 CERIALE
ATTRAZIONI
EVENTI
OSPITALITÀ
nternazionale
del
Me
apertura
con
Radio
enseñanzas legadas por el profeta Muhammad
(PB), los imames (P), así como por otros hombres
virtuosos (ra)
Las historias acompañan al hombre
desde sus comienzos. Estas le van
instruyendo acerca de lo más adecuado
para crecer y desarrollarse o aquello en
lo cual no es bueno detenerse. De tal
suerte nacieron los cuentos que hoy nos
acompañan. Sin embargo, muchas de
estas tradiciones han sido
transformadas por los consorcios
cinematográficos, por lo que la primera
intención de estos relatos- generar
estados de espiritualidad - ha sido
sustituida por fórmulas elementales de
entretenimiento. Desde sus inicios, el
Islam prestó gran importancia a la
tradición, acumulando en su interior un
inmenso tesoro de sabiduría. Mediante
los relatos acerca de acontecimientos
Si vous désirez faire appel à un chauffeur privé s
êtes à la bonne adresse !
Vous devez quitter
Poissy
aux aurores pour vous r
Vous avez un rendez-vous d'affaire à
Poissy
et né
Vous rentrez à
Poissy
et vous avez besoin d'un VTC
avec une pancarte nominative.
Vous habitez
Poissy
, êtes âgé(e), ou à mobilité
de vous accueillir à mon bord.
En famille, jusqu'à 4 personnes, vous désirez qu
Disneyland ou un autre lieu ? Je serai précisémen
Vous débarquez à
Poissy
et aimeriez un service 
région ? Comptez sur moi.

══════════════════════════════

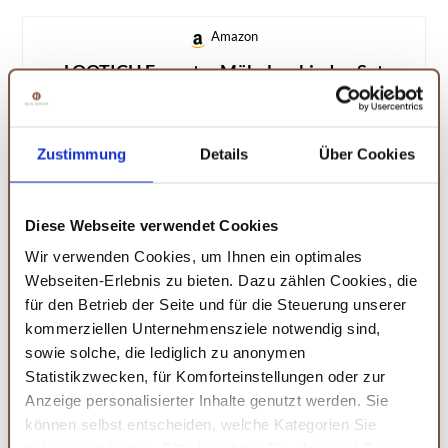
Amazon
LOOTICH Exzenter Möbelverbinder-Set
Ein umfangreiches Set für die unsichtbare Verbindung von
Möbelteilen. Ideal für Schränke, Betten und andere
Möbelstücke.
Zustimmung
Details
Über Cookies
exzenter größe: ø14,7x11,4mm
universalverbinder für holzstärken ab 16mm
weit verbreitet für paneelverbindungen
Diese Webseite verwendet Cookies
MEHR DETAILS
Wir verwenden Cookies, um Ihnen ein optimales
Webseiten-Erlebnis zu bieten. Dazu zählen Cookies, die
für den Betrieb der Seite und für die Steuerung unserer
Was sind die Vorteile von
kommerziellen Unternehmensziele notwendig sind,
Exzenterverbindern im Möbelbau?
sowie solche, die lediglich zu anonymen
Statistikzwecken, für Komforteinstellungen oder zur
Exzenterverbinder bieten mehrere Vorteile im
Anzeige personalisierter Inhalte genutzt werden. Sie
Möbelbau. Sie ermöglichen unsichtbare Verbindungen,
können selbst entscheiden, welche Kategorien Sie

══════════════════════════════

**Try it**
Return each line above that contains the word "avez", copied in full.

**Problem solution**
Vous avez un rendez-vous d'affaire à
et vous avez besoin d'un VTC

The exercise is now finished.